What is expected –
In the article on Alameda's budget, what size of general fund shortfall does the city face next year?

Alameda Treasurer Says City Is Headed Toward Bankruptcy
City is facing $6.2 million in budget shortfall while deficits continue to grow
Alameda is facing multi-million-dollar budget deficits over the next five years that could bankrupt the city if major changes aren’t made now, the city’s top elected finance officers said Tuesday.
“Based on where they are now, in a little over two years, you’re out of money,” City Treasurer Kevin Kennedy told a reporter after an impassioned appeal to the City Council to quickly address the city’s money problems that liberally cited bankrupt Vallejo as a cautionary tale.
The City Council may consider slashing staff and programs, cutting pay and increasing city employees’ contribution to retirement and health care costs in order to bring the city's spending in line with the money it’s taking in, city officials said after offering a grim budget forecast to the council on Tuesday night. Alameda is facing a $6.2 million general fund budget shortfall next year and growing deficits for each of the four years that follow it; without major cuts or more money, the city will exhaust its fund balance before the end of the 2013-2014 fiscal year, the forecast showed.

Data section –
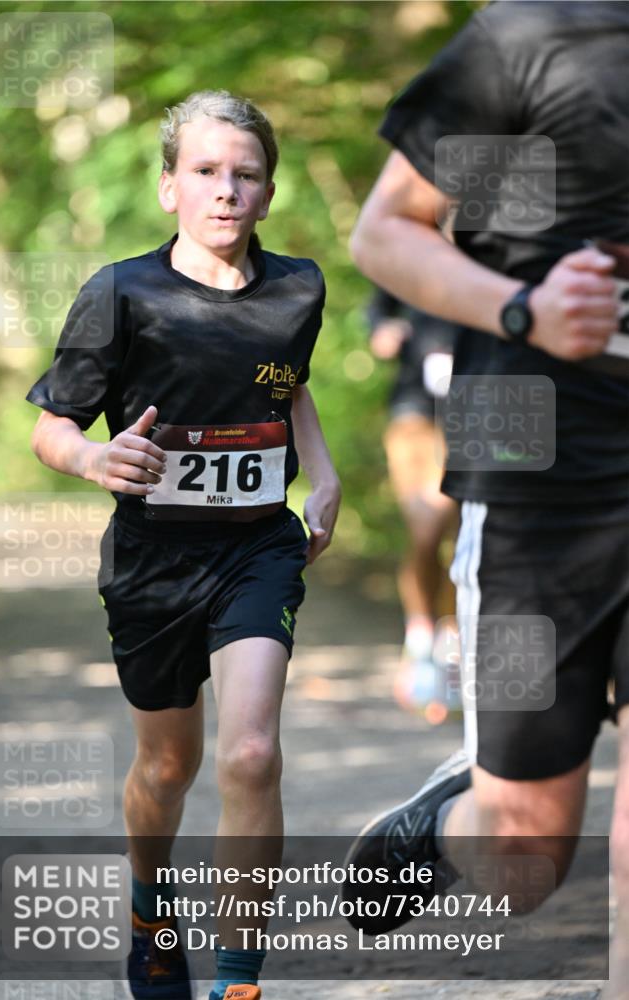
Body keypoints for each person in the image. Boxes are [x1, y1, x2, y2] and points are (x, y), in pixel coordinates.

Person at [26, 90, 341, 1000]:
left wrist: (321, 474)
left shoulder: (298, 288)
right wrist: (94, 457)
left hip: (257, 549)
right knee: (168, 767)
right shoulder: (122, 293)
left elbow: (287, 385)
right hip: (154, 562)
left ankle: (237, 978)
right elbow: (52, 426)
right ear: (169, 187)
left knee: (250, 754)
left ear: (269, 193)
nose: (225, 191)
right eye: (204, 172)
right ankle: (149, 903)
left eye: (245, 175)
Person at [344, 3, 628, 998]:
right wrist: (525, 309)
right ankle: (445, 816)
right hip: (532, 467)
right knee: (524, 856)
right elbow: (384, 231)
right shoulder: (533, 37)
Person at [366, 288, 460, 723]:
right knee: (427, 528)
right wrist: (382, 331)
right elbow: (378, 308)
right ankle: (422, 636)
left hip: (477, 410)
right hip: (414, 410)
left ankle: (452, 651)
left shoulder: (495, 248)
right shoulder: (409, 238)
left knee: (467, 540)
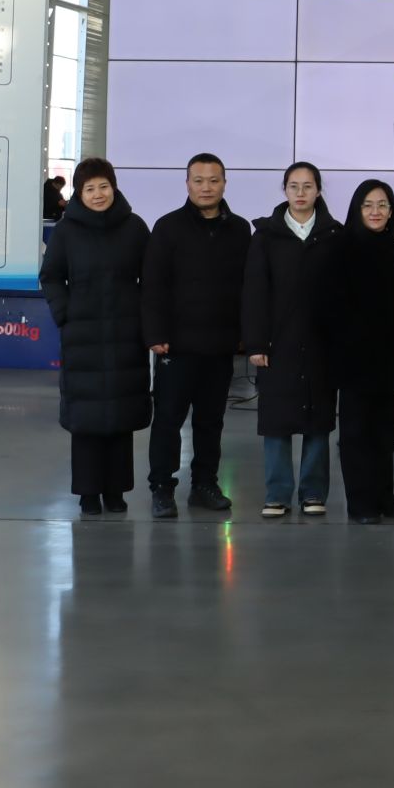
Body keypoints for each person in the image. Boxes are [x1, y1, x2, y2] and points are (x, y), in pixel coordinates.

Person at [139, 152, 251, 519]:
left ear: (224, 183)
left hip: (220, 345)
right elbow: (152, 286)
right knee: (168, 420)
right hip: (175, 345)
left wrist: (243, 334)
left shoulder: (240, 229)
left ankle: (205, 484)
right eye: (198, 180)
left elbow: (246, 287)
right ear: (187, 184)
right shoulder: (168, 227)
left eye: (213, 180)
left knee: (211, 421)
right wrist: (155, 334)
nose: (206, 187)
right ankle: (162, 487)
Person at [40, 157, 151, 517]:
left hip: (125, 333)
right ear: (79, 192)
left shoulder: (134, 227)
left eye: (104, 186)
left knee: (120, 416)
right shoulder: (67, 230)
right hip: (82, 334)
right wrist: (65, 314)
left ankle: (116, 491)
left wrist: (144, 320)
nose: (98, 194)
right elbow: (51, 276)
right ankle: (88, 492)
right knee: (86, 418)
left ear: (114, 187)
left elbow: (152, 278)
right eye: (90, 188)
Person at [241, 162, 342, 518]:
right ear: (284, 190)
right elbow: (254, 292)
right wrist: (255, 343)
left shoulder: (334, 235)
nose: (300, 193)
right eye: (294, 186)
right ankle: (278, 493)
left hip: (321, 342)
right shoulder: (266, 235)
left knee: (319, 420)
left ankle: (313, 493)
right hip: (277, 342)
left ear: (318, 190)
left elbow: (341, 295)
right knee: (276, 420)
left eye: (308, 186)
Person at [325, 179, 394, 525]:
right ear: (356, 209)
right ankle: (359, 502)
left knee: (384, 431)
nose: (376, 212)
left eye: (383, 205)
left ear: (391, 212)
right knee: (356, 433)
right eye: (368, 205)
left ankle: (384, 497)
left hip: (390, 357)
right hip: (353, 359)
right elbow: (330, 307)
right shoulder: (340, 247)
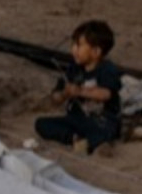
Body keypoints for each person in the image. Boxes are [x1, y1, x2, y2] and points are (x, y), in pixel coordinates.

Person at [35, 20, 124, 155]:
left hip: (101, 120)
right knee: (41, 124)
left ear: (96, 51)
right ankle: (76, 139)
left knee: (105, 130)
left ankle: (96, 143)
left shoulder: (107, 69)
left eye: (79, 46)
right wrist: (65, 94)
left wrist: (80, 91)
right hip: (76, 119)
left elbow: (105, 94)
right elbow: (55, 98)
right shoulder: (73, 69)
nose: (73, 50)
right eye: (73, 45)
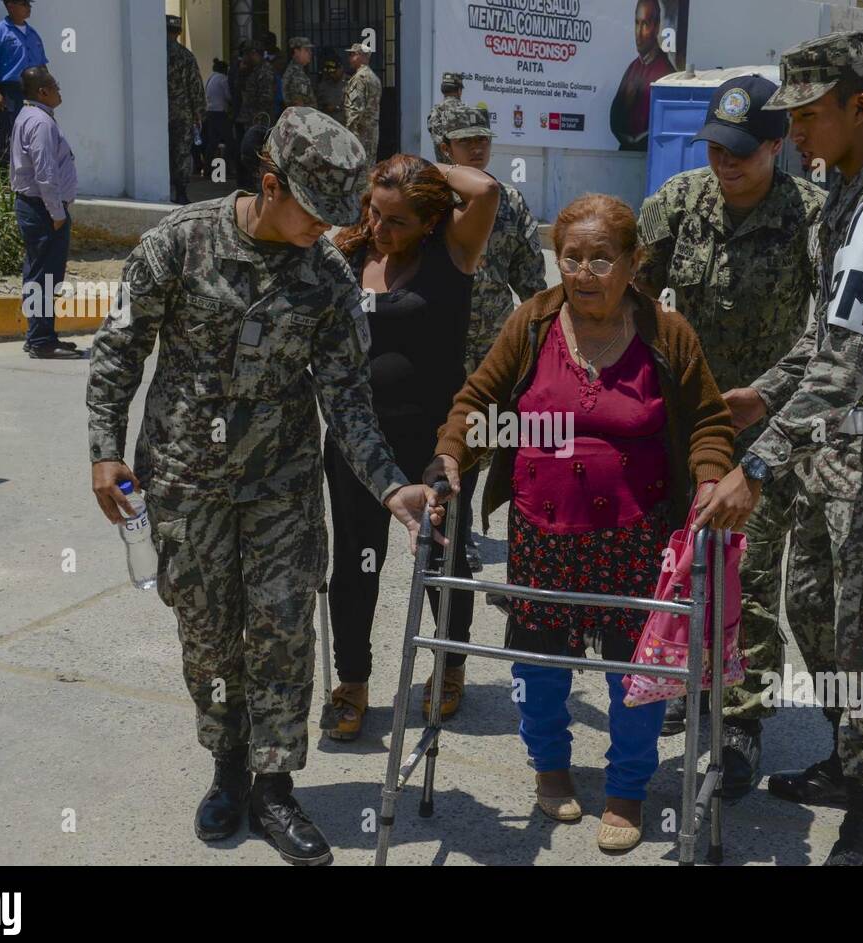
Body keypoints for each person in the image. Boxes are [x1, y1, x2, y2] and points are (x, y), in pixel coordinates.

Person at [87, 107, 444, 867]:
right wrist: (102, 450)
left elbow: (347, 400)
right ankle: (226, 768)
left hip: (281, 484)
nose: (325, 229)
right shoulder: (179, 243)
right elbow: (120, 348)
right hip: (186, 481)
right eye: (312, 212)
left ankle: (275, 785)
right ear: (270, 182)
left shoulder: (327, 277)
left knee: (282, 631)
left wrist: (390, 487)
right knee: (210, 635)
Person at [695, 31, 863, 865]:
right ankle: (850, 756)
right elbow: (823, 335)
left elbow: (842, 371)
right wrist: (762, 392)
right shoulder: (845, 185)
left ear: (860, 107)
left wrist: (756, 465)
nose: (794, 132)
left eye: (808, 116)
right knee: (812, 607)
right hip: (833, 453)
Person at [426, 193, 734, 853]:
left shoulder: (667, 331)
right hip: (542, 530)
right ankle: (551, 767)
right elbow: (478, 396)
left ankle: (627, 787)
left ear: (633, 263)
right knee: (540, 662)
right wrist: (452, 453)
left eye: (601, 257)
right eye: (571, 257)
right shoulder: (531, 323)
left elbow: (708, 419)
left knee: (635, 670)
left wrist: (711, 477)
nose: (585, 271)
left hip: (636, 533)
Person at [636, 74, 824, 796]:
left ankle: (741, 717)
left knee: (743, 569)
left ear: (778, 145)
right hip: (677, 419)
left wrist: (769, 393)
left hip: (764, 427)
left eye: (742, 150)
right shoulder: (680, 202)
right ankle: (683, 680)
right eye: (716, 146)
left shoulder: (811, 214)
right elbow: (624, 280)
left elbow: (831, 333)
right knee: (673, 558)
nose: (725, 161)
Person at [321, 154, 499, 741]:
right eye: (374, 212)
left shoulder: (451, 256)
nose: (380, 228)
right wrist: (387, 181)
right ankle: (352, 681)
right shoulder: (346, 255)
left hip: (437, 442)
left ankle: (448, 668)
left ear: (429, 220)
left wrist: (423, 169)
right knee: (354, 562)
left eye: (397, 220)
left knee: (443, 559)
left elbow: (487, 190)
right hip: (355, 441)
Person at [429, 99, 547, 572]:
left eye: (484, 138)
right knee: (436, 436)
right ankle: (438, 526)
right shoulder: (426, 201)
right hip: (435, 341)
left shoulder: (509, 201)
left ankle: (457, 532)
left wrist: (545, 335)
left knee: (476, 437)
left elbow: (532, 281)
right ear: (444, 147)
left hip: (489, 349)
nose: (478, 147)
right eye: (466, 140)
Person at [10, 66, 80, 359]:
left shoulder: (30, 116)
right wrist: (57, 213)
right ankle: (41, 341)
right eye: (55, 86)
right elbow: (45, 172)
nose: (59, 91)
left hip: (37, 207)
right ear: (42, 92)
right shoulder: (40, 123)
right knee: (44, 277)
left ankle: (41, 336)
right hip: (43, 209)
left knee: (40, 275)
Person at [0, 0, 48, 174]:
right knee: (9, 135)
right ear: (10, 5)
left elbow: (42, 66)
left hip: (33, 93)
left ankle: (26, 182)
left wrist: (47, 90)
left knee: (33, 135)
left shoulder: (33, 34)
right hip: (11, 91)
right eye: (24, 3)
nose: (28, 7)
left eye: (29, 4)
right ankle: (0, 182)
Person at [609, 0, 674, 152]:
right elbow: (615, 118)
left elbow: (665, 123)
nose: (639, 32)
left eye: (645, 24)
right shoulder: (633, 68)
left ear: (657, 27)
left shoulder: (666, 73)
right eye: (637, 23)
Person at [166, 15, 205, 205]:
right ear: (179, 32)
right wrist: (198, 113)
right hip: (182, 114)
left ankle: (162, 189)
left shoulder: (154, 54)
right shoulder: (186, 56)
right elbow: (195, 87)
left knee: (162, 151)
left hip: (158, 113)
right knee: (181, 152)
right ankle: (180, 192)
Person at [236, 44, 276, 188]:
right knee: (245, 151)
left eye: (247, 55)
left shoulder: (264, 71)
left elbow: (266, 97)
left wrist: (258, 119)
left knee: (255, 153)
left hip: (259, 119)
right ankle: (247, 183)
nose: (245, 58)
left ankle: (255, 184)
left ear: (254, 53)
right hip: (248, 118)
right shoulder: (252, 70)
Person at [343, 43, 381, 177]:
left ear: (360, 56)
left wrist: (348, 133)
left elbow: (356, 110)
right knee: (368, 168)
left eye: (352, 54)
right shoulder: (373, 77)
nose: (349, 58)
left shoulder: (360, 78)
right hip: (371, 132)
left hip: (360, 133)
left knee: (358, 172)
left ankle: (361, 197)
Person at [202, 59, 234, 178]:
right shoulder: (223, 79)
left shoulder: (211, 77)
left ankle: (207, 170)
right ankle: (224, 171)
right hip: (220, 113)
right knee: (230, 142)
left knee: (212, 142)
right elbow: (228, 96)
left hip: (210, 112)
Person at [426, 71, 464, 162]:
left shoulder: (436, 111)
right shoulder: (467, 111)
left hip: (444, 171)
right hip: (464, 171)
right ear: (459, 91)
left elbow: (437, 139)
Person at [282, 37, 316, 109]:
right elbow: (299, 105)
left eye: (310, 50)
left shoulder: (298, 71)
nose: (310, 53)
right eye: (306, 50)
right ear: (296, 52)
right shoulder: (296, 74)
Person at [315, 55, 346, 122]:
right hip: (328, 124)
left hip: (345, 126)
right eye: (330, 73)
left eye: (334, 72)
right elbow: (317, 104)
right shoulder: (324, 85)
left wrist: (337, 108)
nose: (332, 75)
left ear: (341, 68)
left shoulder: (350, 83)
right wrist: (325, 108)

...

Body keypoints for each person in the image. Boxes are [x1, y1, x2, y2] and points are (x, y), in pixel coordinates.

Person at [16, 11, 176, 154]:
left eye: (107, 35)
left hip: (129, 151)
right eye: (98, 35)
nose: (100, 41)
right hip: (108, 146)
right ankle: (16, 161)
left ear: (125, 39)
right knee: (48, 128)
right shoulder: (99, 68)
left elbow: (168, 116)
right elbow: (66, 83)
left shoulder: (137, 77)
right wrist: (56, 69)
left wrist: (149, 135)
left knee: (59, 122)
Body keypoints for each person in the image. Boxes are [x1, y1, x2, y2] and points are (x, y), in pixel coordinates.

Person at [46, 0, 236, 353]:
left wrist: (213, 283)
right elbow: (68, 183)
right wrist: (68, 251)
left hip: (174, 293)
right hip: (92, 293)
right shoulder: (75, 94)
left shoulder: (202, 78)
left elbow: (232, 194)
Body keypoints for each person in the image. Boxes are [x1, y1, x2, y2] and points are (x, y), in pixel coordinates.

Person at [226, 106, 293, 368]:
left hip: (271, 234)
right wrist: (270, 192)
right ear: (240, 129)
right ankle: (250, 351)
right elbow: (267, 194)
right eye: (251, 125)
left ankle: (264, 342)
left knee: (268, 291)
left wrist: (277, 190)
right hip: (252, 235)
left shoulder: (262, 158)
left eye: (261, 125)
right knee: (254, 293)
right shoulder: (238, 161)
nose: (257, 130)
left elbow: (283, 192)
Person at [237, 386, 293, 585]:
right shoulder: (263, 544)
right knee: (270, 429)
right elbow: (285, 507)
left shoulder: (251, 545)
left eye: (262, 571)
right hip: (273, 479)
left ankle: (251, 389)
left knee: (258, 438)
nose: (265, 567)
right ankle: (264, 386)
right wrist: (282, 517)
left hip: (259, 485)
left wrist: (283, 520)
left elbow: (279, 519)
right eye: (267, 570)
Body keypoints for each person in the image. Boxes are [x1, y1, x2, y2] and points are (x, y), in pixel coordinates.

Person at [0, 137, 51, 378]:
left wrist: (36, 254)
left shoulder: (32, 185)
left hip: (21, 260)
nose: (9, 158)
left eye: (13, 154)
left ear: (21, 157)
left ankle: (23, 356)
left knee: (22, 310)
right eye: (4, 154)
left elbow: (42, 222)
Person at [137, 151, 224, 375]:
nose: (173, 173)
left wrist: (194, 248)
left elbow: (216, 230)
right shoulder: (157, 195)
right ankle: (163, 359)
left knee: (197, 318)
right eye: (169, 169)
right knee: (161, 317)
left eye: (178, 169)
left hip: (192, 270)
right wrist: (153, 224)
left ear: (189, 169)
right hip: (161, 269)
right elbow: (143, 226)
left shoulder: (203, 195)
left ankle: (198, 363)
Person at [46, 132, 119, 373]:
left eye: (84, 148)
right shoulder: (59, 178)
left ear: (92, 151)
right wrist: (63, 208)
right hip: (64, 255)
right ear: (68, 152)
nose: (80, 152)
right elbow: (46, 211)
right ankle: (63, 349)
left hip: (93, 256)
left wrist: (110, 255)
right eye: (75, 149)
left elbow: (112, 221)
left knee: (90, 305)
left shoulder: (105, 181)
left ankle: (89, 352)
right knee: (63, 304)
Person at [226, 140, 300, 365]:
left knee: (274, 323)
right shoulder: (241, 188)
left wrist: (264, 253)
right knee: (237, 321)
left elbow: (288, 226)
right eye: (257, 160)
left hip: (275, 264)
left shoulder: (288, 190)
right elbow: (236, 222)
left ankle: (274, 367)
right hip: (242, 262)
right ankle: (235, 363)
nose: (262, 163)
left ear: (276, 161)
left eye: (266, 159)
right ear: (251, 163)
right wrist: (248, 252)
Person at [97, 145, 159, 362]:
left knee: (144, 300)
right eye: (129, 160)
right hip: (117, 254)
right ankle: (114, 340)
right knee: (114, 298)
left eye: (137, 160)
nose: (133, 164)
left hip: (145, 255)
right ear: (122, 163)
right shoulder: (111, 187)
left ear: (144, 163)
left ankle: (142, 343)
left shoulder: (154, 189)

Written response –
$6.2 million.